Research project It has been known for at least 30 years that the key to deepening students’ mathematical knowledge is to engage them in constructing their own mathematical reasoning. However, such practices remain uncommon and challenging to implement. This project investigates: How the combination of tasks and teacher support should be designed to foster students’ own mathematical reasoning. How characteristics of tasks and teacher support influence students’ reasoning and their mathematical knowledge.

The aim of the project is to specify how construction and imitation affect students’ learning processes and outcomes, and to develop guidelines for designing combinations of tasks and teacher support that promote learning of specific mathematical content. Using a design-based research approach, we will, through iterative cycles of design, analysis, and revision, examine how tasks and teacher support vary between classes and among students within the same class, and how this variation influences students’ reasoning and outcomes—an issue not previously investigated.

Head of project

Björn Palmberg
Associate professor, research fellow
E-mail
Email

Project overview

Project period:

2023-01-01 2026-12-31

Participating departments and units at Umeå University

Department of Science and Mathematics Education, Umeå Mathematics Education Research Centre

Research area

Educational sciences

Project description

The project comprises three phases:

Phase 1: Teachers and researchers collaborate to develop a constructive instructional design. This phase is repeated for different mathematical content areas and results in 4–8 interventions. It also includes describing what an imitative instructional design looks like for the corresponding mathematical content.

Phase 2: The designed instruction is tested in comparative experiments.

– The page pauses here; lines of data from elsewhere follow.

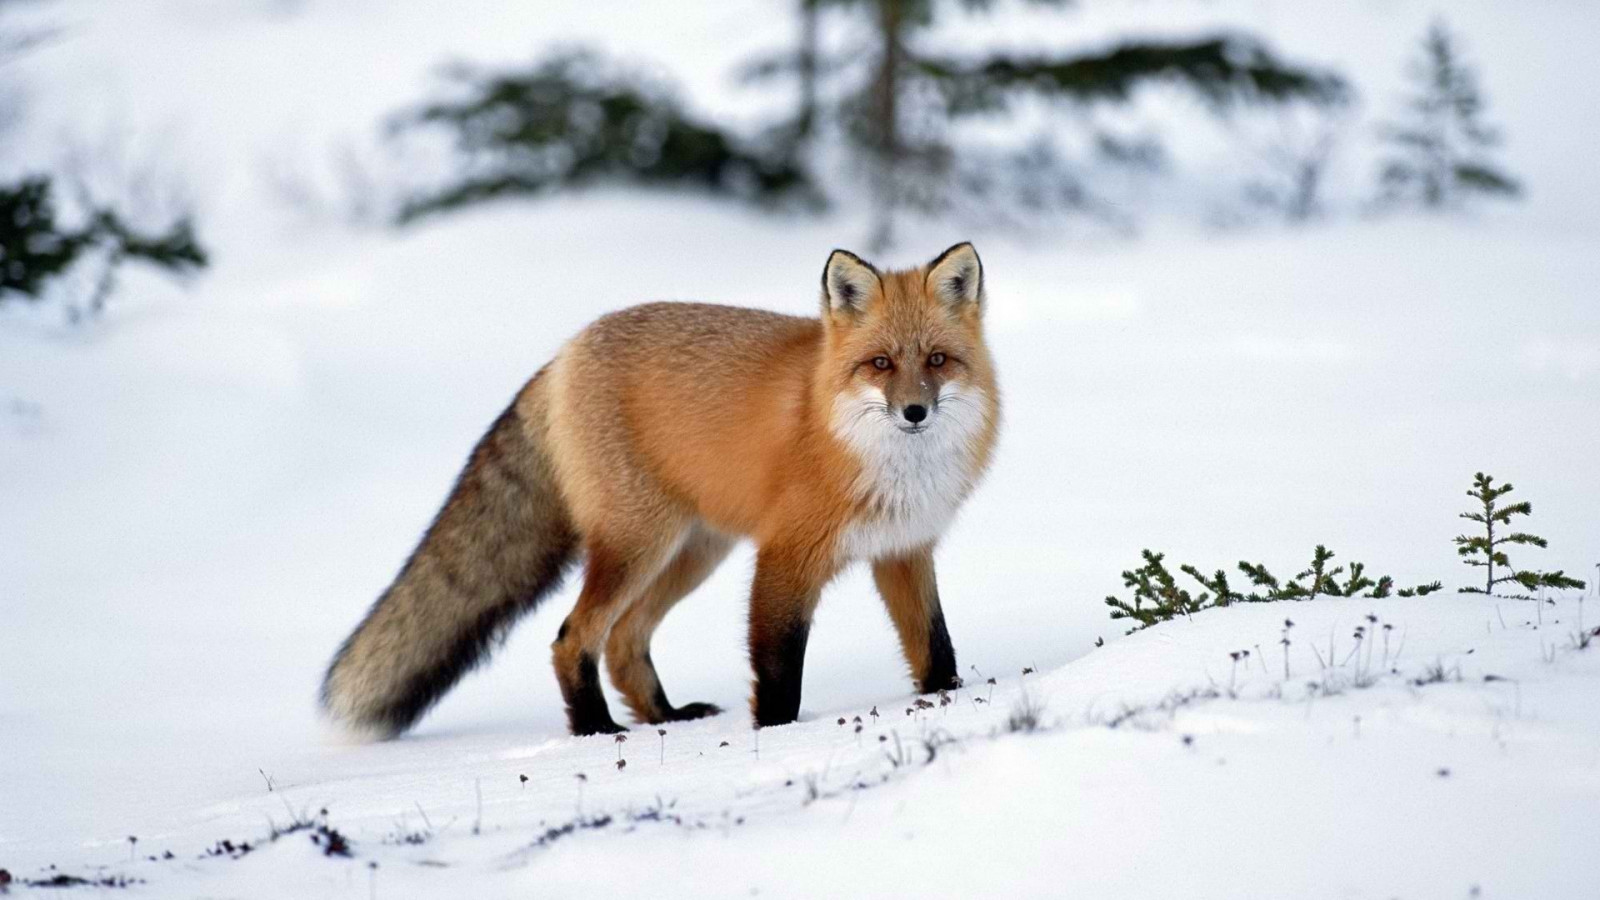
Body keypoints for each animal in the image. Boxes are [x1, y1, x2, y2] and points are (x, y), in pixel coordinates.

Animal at [320, 242, 1000, 738]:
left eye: (937, 361)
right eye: (880, 364)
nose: (914, 412)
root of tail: (564, 353)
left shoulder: (903, 550)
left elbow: (936, 647)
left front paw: (948, 701)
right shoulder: (785, 556)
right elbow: (778, 665)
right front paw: (776, 735)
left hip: (693, 552)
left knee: (624, 641)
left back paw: (664, 717)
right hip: (638, 545)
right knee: (573, 637)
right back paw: (595, 729)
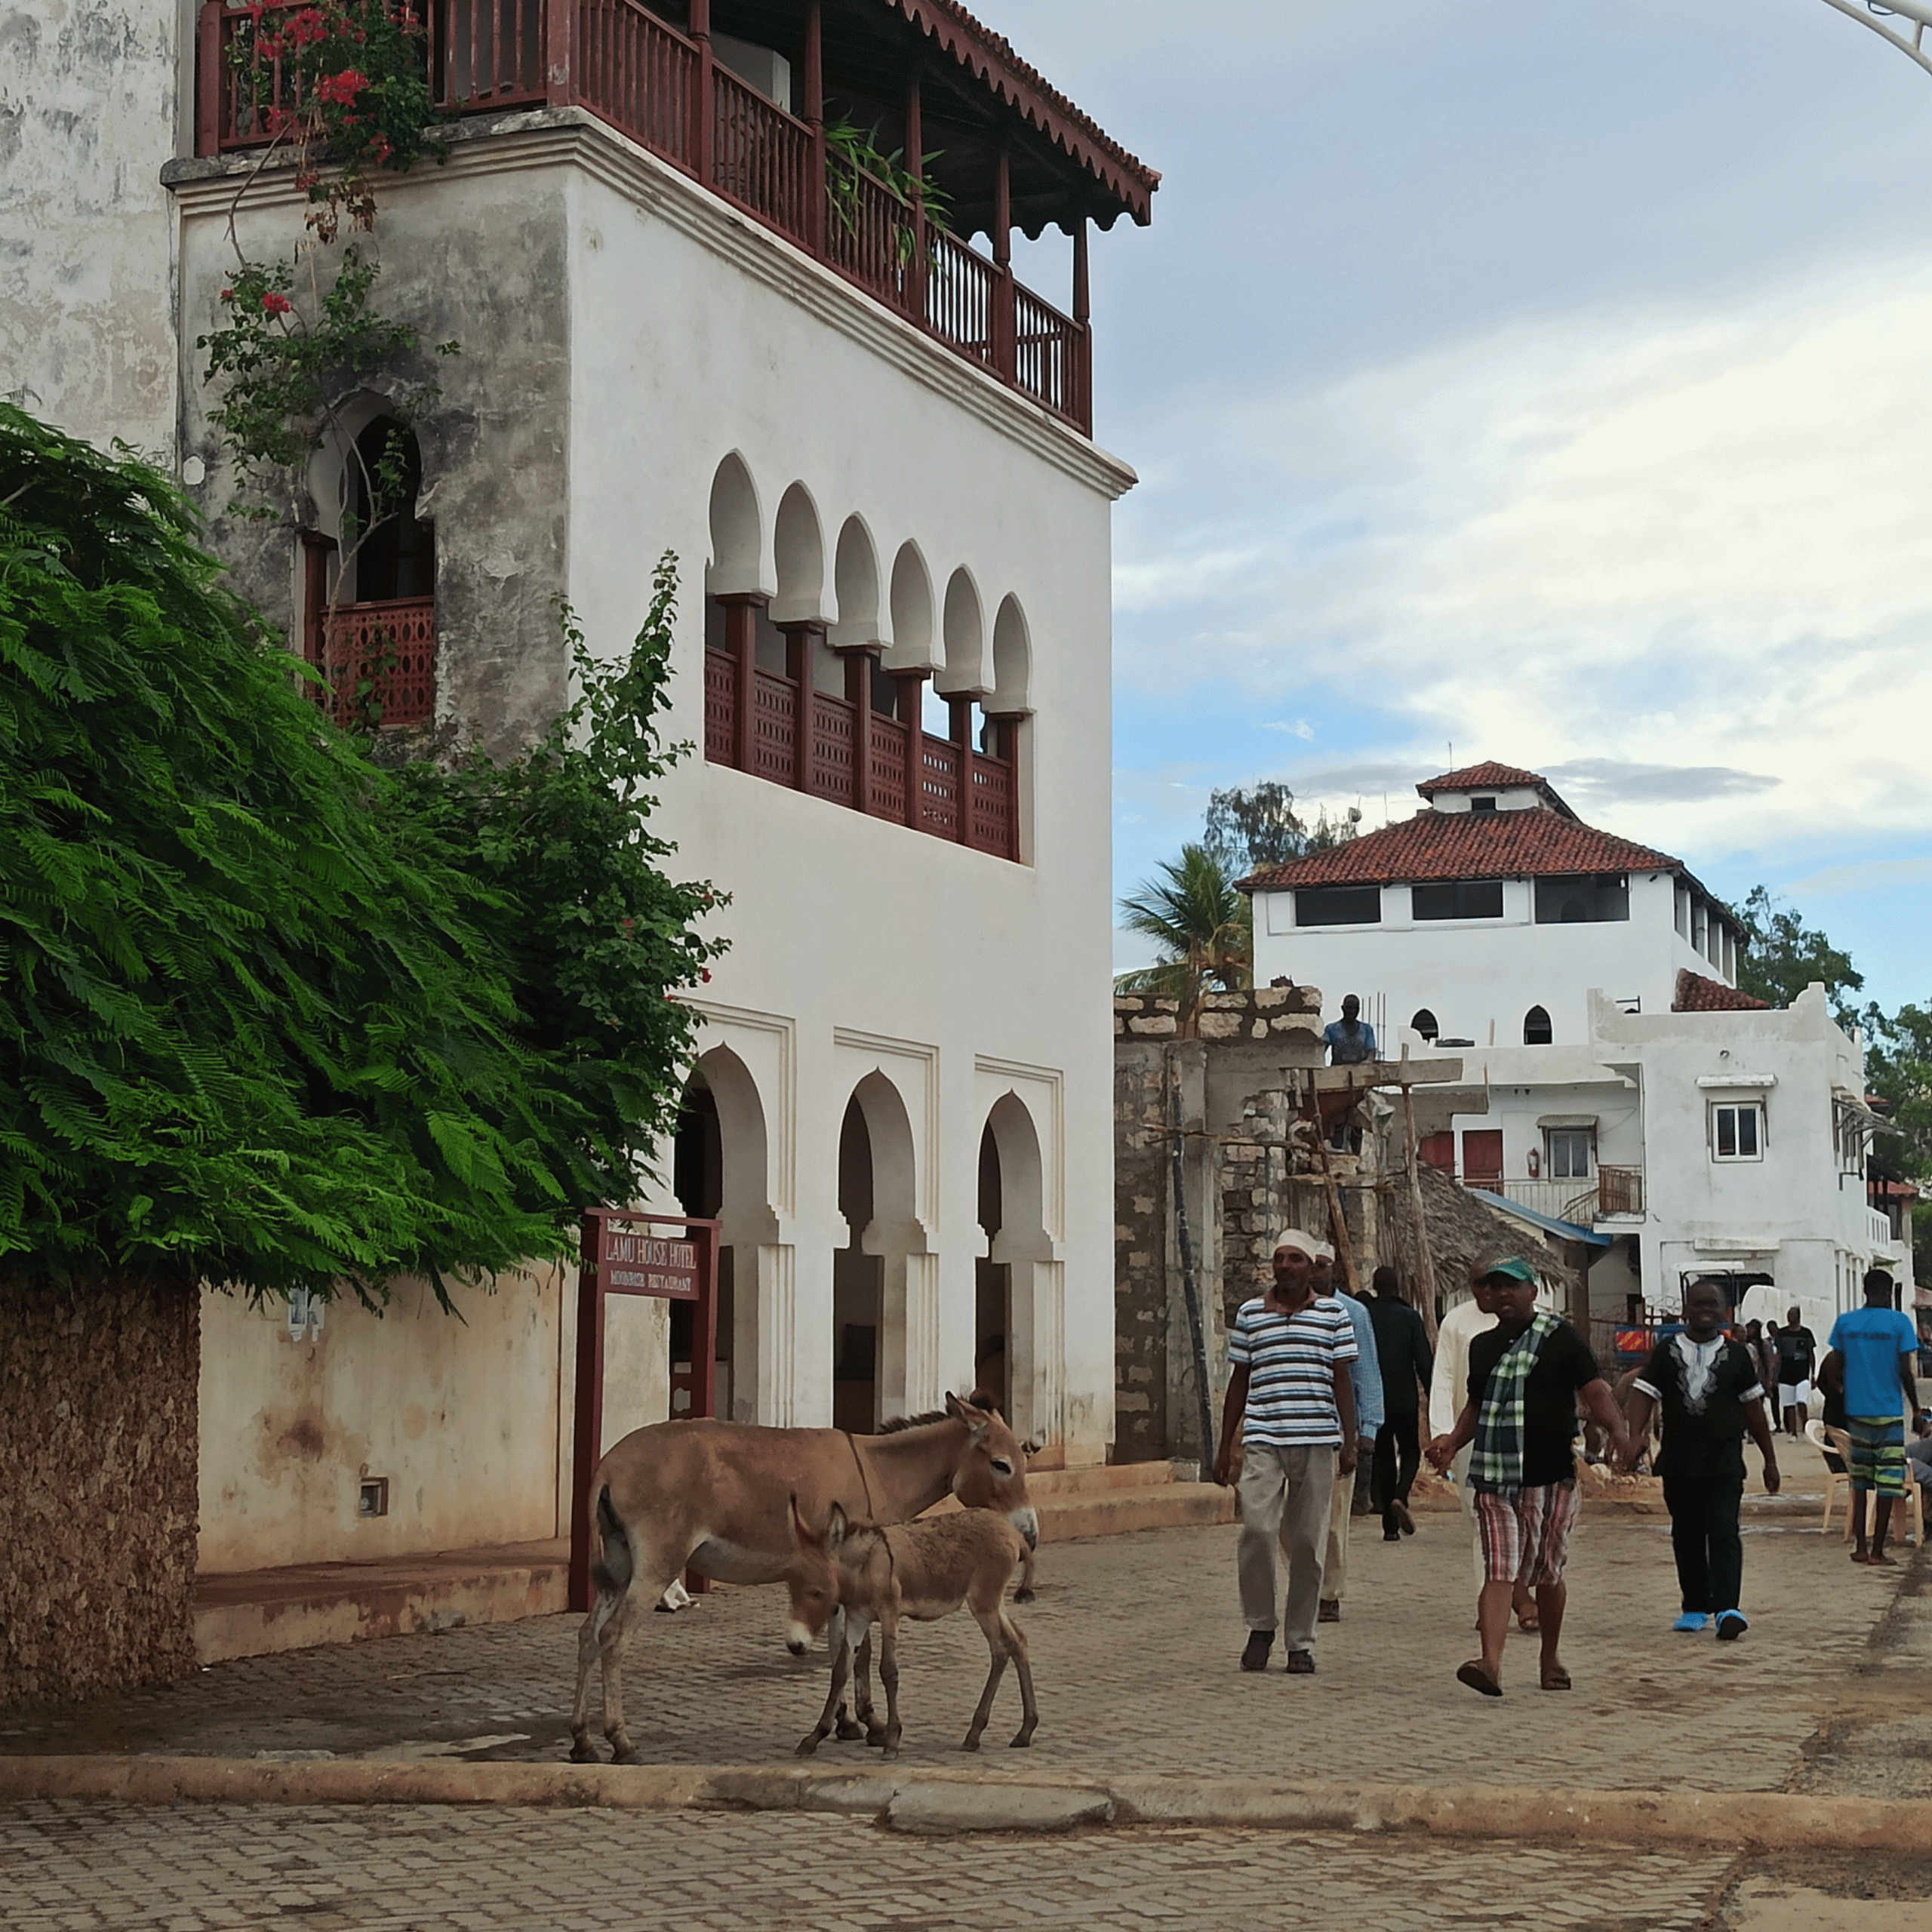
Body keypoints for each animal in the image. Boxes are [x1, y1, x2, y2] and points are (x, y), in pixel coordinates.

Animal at [780, 1499, 1035, 1761]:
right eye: (791, 1590)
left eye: (817, 1593)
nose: (795, 1645)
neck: (864, 1568)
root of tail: (1013, 1532)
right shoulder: (857, 1619)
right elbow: (841, 1671)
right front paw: (813, 1738)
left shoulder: (889, 1614)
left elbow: (888, 1671)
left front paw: (892, 1741)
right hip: (993, 1603)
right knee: (1018, 1642)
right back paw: (1024, 1731)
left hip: (983, 1603)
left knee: (1000, 1649)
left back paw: (975, 1734)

One group of students encounters the imitative design, which represents a controlled version of commonly occurring instruction: each task has a predefined solution method, and if a student gets stuck, the teacher explains the method again. The other group encounters the constructive design developed in Phase 1 and works on tasks without a given solution method. If students need support, the teacher uses formative assessment to facilitate students’ own construction of mathematical reasoning.

Phase 3: Data from all trials and experiments are analyzed, resulting in general principles for the design of tasks and teacher support that develop students’ mathematical knowledge. These principles can be used to revise and develop tasks and teacher support in other areas of mathematics as well.

The development of a constructive instructional design is based on close collaboration between teachers and researchers, and on teachers having the opportunity to test the ideas that are developed. Through iterative cycles in which ideas are tested by teachers in Grades 4–6, the specific expertise of both teachers and researchers will complement one another and contribute to the development of the instructional design. Since the teachers work with students in heterogeneous classrooms, the instructional design will be adapted to multiple levels of prior knowledge. The project’s findings and insights will be reported not only in scientific journals but also in publications directed at teachers. Because the project’s results are generated through iterative testing of instructional designs in regular classroom settings, they will be more readily applicable for teachers.